## EXERCISE REQUIREMENTS
a. In the Witten-Bell smoothing text, list every file path that the first command gives after the options beginning with "-w-".
b. From the Witten-Bell smoothing text, reproduce everything from "Smoothing algorithm: Witten-Bell, assembly with all" down to "as separate words.".

## TEXT SECTION
■ ■ ■ ■ ■ ■ ■

Smoothing algorithm: Witten-Bell, assembly with disabled tokens
$ ./alm -alphabet "abcdefghijklmnopqrstuvwxyzабвгдеёжзийклмнопрстуфхцчшщъыьэюя" -size 3 -smoothing wittenbell -method train -debug 1 -w-arpa ./lm.arpa -w-map ./lm.map -w-vocab ./lm.vocab -w-ngram ./lm.ngrams -allow-unk -reset-unk -interpolate -tokens-disable "num|url|abbr|date|time|anum|math|rnum|specl|range|aprox|score|dimen|fract|punct|isolat" -corpus ./text.txt
Here is the rnum token, which is a Roman number, but is not used as an independent token.
Smoothing algorithm: Witten-Bell, assembly with all disabled tokens
$ ./alm -alphabet "abcdefghijklmnopqrstuvwxyzабвгдеёжзийклмнопрстуфхцчшщъыьэюя" -size 3 -smoothing wittenbell -method train -debug 1 -w-arpa ./lm.arpa -w-map ./lm.map -w-vocab ./lm.vocab -w-ngram ./lm.ngrams -allow-unk -reset-unk -interpolate -tokens-all-disable -corpus ./text.txt
In the example, the identification of all tokens is disabled, disabled tokens will be added to ARPA as separate words.

■ ■ ■ ■ ■ ■ ■

## DATASET ENTRIES
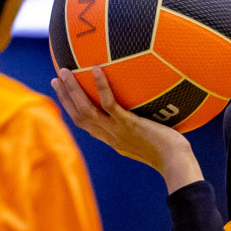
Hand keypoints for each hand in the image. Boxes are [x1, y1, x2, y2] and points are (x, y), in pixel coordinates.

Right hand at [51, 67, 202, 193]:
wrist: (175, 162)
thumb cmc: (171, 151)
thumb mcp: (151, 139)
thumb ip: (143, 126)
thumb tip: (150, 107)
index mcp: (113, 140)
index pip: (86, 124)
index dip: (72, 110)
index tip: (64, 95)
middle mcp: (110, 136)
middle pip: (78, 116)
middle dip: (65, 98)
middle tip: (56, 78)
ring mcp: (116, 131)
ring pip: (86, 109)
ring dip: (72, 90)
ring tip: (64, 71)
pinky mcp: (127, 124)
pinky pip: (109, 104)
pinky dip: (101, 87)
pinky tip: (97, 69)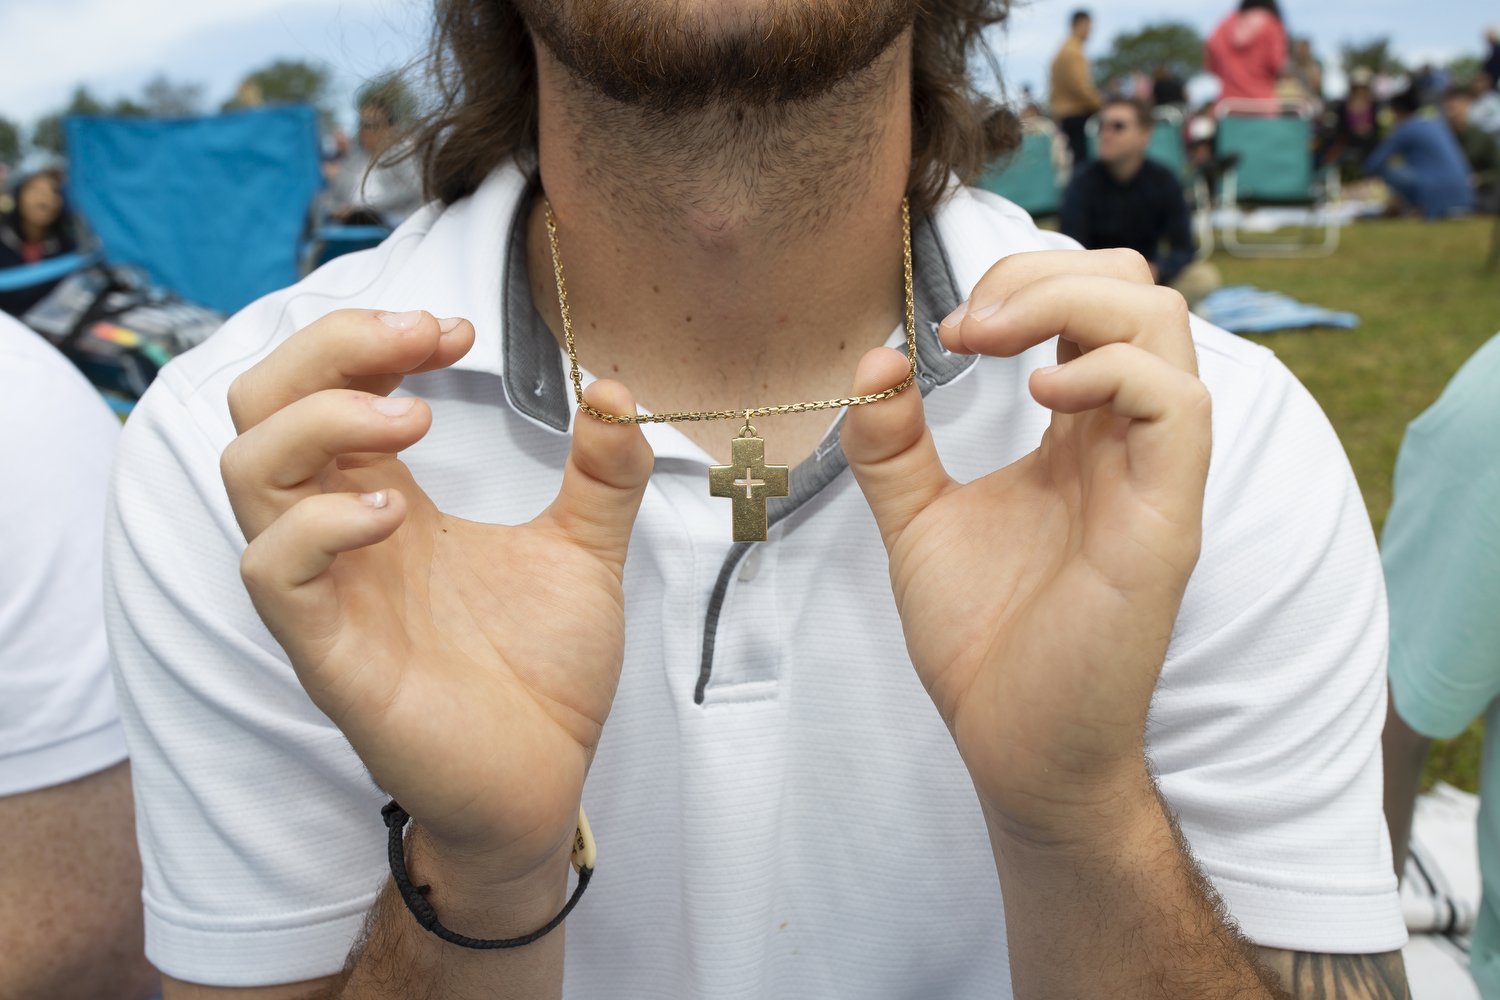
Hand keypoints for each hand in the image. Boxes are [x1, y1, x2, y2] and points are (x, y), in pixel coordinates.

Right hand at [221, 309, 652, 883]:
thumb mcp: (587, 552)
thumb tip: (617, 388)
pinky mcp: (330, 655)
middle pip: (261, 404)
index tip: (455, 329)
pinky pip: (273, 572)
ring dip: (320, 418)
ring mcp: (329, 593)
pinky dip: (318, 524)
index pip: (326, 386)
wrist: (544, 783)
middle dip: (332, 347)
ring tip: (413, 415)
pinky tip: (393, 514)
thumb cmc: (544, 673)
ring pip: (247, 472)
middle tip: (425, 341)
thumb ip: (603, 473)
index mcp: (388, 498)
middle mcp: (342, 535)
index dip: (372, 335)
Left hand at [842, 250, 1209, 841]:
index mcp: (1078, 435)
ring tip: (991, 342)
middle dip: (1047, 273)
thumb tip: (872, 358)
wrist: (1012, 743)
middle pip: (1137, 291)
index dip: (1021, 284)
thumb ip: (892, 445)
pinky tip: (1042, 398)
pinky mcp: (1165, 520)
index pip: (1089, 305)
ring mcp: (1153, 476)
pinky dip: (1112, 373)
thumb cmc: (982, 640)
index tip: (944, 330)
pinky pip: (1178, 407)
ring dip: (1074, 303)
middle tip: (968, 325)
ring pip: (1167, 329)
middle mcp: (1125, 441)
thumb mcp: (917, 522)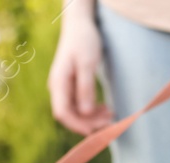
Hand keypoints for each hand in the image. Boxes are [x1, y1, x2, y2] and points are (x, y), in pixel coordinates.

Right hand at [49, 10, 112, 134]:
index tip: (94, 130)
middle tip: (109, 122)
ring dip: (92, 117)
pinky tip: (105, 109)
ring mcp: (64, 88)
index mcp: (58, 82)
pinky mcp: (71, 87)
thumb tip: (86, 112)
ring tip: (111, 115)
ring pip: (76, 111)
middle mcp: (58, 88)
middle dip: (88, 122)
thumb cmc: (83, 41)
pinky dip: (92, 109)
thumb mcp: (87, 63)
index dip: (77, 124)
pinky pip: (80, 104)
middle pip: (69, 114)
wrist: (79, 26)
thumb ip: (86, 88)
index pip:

■ ■ ■ ■ ■ ■ ■

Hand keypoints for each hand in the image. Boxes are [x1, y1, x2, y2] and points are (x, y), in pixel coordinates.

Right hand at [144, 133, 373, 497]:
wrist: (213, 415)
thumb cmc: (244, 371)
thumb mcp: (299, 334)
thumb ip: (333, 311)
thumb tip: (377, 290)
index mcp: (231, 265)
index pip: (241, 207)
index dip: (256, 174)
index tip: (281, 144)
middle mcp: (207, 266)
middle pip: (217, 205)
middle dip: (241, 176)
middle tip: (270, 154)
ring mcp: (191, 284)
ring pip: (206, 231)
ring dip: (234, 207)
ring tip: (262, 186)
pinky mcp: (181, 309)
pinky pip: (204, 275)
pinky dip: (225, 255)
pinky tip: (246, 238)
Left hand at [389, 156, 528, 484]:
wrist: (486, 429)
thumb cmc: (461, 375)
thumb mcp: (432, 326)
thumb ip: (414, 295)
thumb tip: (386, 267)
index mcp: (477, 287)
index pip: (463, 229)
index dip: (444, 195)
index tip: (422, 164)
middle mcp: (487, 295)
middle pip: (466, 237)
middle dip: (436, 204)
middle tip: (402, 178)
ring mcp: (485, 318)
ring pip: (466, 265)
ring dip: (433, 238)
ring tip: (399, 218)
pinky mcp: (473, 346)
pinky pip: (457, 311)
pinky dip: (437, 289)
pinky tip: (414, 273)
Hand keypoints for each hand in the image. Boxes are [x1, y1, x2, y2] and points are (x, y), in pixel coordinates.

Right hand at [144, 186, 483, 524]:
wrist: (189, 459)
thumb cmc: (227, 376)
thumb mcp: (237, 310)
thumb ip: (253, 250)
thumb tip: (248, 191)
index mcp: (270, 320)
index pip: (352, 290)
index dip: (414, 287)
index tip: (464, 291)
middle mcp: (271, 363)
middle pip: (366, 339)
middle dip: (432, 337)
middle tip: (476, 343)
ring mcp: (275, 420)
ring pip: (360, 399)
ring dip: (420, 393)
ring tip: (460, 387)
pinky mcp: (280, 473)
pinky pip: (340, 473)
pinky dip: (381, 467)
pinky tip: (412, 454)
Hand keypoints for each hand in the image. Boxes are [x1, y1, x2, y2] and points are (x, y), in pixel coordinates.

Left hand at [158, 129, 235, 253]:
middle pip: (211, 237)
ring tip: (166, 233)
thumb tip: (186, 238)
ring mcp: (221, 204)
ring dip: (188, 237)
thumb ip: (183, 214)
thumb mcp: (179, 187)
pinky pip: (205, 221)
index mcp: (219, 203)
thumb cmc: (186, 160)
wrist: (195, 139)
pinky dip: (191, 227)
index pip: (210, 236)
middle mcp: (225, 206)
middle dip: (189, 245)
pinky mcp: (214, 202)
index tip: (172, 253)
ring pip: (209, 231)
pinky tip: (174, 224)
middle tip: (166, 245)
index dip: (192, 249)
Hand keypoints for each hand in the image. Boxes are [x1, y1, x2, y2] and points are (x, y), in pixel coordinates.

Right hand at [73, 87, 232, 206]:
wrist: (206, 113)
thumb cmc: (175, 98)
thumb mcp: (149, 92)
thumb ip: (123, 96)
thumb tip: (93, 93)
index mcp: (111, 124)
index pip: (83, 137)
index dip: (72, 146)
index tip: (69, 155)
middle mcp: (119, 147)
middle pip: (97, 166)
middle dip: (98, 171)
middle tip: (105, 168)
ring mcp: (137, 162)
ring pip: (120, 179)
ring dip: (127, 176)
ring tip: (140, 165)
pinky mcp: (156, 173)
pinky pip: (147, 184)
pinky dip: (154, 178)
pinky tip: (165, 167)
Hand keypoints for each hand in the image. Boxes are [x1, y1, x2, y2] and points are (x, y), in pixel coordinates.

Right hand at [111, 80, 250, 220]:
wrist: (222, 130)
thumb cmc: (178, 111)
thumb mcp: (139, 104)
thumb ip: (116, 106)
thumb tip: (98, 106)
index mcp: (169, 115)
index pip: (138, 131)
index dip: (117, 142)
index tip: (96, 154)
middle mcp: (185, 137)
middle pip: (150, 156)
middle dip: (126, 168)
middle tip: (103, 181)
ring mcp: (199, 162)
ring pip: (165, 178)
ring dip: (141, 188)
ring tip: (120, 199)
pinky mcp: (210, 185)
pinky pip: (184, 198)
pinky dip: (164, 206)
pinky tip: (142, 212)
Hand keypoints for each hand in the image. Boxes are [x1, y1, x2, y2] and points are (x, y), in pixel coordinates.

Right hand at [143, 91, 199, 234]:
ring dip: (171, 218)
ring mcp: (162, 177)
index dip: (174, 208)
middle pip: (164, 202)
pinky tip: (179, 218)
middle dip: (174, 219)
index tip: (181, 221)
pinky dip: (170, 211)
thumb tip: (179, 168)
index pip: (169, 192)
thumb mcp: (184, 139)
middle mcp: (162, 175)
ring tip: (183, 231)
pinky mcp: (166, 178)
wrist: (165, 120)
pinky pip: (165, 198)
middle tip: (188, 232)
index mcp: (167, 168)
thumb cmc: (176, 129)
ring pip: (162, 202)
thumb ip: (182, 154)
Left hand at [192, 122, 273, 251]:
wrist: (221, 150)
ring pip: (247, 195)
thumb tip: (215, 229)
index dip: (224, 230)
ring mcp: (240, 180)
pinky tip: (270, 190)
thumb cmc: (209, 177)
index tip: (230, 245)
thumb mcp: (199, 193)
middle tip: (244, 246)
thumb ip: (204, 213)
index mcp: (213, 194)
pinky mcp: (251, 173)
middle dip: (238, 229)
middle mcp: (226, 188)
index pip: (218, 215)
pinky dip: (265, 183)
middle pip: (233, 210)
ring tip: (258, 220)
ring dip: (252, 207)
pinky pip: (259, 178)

■ ■ ■ ■ ■ ■ ■

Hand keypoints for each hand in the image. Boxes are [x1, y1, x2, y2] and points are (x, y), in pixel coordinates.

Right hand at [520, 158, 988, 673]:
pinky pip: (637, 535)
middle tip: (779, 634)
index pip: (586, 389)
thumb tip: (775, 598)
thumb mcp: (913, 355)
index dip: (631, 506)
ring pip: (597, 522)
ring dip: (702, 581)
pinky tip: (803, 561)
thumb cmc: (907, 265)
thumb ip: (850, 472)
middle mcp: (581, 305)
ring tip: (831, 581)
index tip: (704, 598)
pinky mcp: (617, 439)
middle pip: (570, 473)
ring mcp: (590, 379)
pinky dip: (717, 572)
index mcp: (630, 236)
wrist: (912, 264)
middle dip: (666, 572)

■ ■ ■ ■ ■ ■ ■

## ANSWERS BY ITEM
a. ./lm.arpa, ./lm.map, ./lm.vocab, ./lm.ngrams

b.
Smoothing algorithm: Witten-Bell, assembly with all disabled tokens
$ ./alm -alphabet "abcdefghijklmnopqrstuvwxyzабвгдеёжзийклмнопрстуфхцчшщъыьэюя" -size 3 -smoothing wittenbell -method train -debug 1 -w-arpa ./lm.arpa -w-map ./lm.map -w-vocab ./lm.vocab -w-ngram ./lm.ngrams -allow-unk -reset-unk -interpolate -tokens-all-disable -corpus ./text.txt
In the example, the identification of all tokens is disabled, disabled tokens will be added to ARPA as separate words.